WHAT TO DO:
Copy out the rows word for word, starting from the first one and stopping after the line that contains "For every layout". Leave the pictures out of your answer.

INPUT:
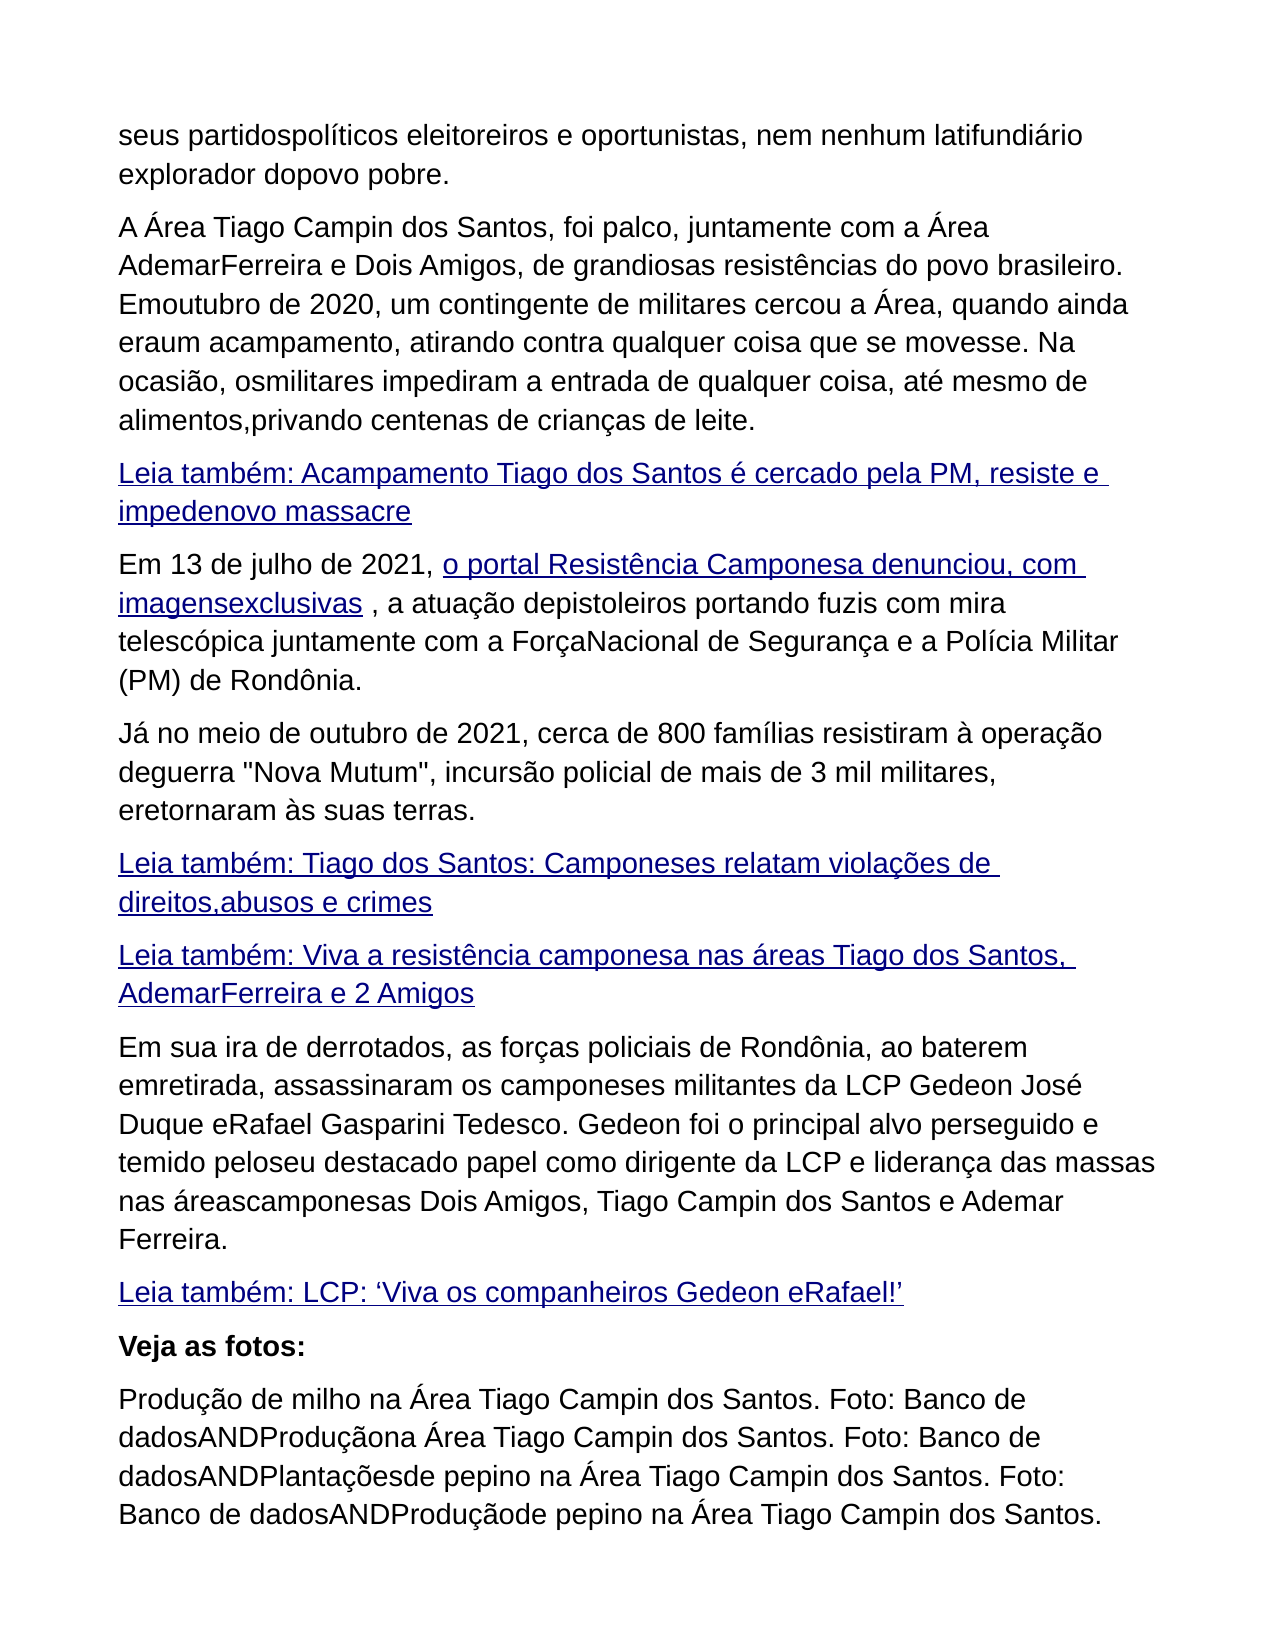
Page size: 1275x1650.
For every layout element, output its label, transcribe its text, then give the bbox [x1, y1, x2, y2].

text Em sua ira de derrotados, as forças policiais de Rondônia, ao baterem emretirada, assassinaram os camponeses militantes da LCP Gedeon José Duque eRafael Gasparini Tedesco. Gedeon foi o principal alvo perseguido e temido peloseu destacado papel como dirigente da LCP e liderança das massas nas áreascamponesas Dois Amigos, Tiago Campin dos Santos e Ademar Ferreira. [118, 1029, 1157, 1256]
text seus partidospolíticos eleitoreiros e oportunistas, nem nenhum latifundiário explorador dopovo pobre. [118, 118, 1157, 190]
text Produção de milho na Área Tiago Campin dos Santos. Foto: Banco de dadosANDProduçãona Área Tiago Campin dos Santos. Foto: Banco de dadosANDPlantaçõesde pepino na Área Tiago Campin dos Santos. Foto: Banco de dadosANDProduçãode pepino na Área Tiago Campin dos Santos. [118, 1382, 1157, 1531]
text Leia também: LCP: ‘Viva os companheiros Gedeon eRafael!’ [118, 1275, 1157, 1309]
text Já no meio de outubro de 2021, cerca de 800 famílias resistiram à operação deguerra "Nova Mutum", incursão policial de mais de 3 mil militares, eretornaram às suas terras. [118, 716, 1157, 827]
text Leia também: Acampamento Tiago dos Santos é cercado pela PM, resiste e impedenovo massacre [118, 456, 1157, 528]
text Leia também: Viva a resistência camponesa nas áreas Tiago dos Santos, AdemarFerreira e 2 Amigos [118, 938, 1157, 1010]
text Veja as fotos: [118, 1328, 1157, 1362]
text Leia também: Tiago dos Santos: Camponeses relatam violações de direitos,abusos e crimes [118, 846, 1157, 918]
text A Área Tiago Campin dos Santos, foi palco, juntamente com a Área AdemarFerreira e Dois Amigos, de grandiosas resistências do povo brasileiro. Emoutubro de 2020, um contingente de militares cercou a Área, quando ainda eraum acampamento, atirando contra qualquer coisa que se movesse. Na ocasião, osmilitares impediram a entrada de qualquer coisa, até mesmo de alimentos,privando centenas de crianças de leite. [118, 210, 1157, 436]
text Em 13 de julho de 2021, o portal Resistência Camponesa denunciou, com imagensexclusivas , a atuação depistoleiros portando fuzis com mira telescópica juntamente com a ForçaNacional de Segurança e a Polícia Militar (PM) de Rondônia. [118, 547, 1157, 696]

EXERCISE RESPONSE:
Page size: 1275x1650.
For every layout element, output its label, transcribe its text, then give the bbox [x1, y1, x2, y2].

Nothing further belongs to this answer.